Os dispositivos dobráveis representam cerca de 2% das vendas globais de smartphones. O crescimento desse segmento, porém, desacelerou acentuadamente desde que a Huawei e a Samsung lançaram os seus primeiros produtos, em 2019.
A Samsung, em particular, enfrentou problemas técnicos no início, com telas que começaram a formar bolhas e ondulações, resultando em altos índices de devolução. Por causa disso, a Huawei adiou o seu próprio lançamento em 2019.
A Apple aposta que o seu dispositivo poderá reacender o interesse por um design relativamente de nicho e ajudar a empresa a conquistar participação de mercado.
A estratégia mostra a fabricante do iPhone seguindo um caminho conhecido: observar os concorrentes lançarem primeiro um novo dispositivo arriscado e enfrentarem as consequências dos problemas antes de apresentar uma versão aperfeiçoada da mesma ideia.
O trabalho da Apple com dispositivos dobráveis começou antes de Cook se tornar CEO. Uma patente de 2011 mostra a empresa a desenvolver um mecanismo de dobradiça, e as equipas de engenharia e de telas já faziam testes com tecnologia dobrável em 2018, segundo pessoas a par do assunto.
Edison Lee, analista da Jefferies, disse que a apresentação de Ternus na quarta marcará o início de um ciclo de três a cinco anos de lançamentos de novos produtos, planeados muito antes de ele assumir o cargo, com o objetivo de reavivar o interesse dos consumidores.
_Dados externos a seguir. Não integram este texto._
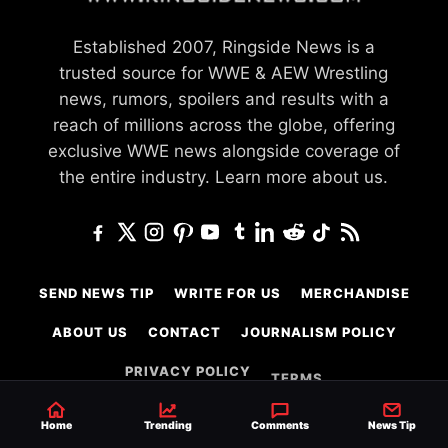
Established 2007, Ringside News is a
trusted source for WWE & AEW Wrestling
news, rumors, spoilers and results with a
reach of millions across the globe, offering
exclusive WWE news alongside coverage of
the entire industry.
Learn more about us.
SEND NEWS TIP
WRITE FOR US
MERCHANDISE
ABOUT US
CONTACT
JOURNALISM POLICY
PRIVACY POLICY
TERMS
Home
Trending
Comments
News Tip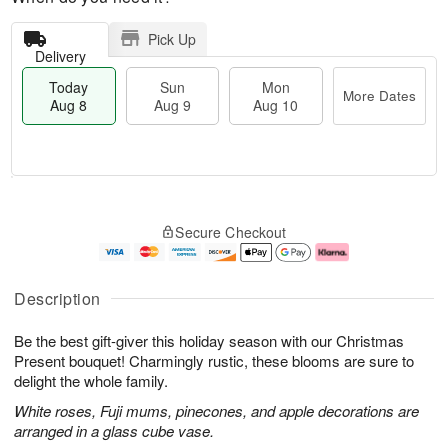
Pick Up
Delivery
Today
Sun
Mon
More Dates
Aug 8
Aug 9
Aug 10
T
M
M
o
S
o
o
Secure Checkout
d
u
r
n
a
n
e
A
y
A
D
u
A
u
a
g
Description
u
g
t
1
g
9
e
0
Be the best gift-giver this holiday season with our Christmas
8
s
Present bouquet! Charmingly rustic, these blooms are sure to
delight the whole family.
White roses, Fuji mums, pinecones, and apple decorations are
arranged in a glass cube vase.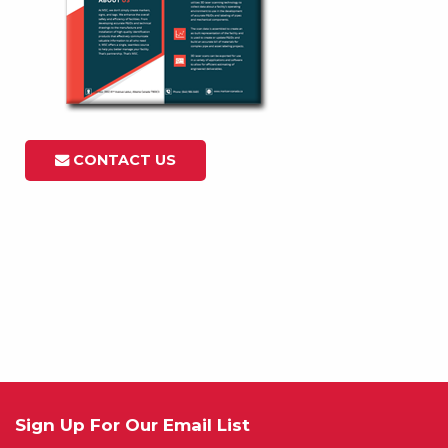
CONTACT US
Sign Up For Our Email List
“A procura pelo iPhone está saturada, e eles precisam de se concentrar em novos formatos para estimular a troca de smartphones… Não podem simplesmente manter o formato atual e esperar que as pessoas estejam dispostas a pagar mais ao longo do tempo”, disse Lee.
A Apple, assim como o restante do setor de eletrónicos de consumo, foi atingida neste ano pela escassez de componentes, à medida que os data centers absorvem peças em grande escala, sobretudo chips de memória. Desde então, a empresa aumentou os preços de Macs e iPads.
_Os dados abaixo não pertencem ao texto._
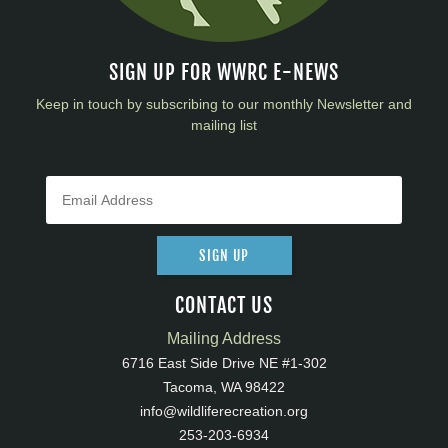
SIGN UP FOR WWRC E-NEWS
Keep in touch by subscribing to our monthly Newsletter and
mailing list
SIGN UP
CONTACT US
Mailing Address
6716 East Side Drive NE #1-302
Tacoma, WA 98422
info@wildliferecreation.org
253-203-6934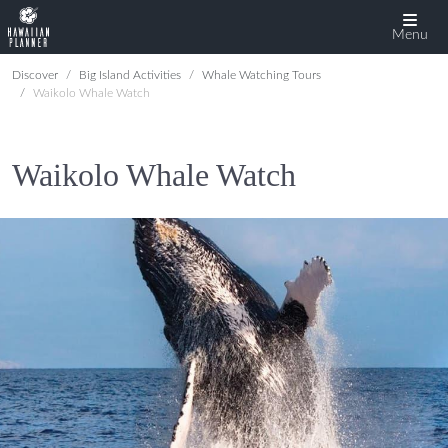
Menu
Discover
Big Island Activities
Whale Watching Tours
Waikolo Whale Watch
Waikolo Whale Watch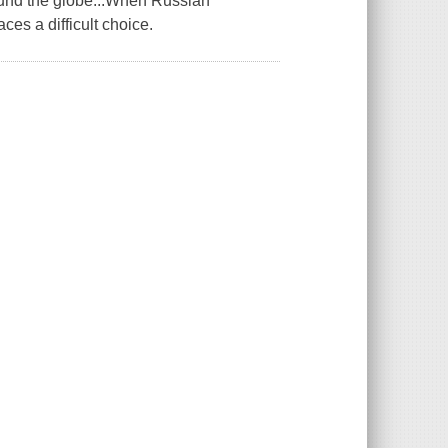
round the globe...When Russian
ces a difficult choice.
As vendas globais de smartphones estão a diminuir à medida que os preços sobem, segundo estimativas da International Data Corporation. Com a entrada da Apple, os dobráveis serão o único segmento do mercado a crescer em 2026, projeta a IDC.
Analistas da IDC esperam um crescimento anual de cerca de 12% nas vendas globais de dobráveis, com a Apple a conquistar uma participação de 40% desse mercado até 2027.
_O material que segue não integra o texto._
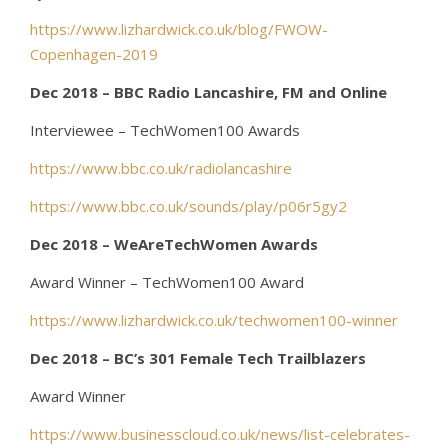
https://www.lizhardwick.co.uk/blog/FWOW-
Copenhagen-2019
Dec 2018 – BBC Radio Lancashire, FM and Online
Interviewee – TechWomen100 Awards
https://www.bbc.co.uk/radiolancashire
https://www.bbc.co.uk/sounds/play/p06r5gy2
Dec 2018 – WeAreTechWomen Awards
Award Winner – TechWomen100 Award
https://www.lizhardwick.co.uk/techwomen100-winner
Dec 2018 – BC’s 301 Female Tech Trailblazers
Award Winner
https://www.businesscloud.co.uk/news/list-celebrates-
David Vogt, analista do UBS, disse esperar que a Apple venda pelo menos 10 milhões de dobráveis no primeiro ano, aproximadamente o mesmo número vendido pela Samsung nos últimos 12 meses.
Essas vendas representarão uma pequena parcela dos cerca de 250 milhões de iPhones que a Apple distribui globalmente, mas serão significativas o bastante para ajudar a elevar o preço médio do aparelho. “Se você vai enfrentar um desafio na cadeia de suprimentos, fabrica mais unidades dos dispositivos caros e menos dos baratos”, disse Vogt.
Vogt, assim como muitos analistas, espera que a Apple anuncie nesta semana aumentos de preços generalizados para o iPhone. Isso provavelmente será acompanhado tão de perto quanto qualquer novo e reluzente dispositivo.
“Estou preocupado”, disse ele. “A última vez que a Apple aumentou agressivamente os preços do iPhone foi na Europa, após a Covid, e as vendas caíram quase imediatamente”.
O dobrável parece destinado a ter o seu melhor desempenho na China, onde a Huawei obteve algum sucesso e onde a Apple tem vindo a recuperar uma participação no mercado de smartphones.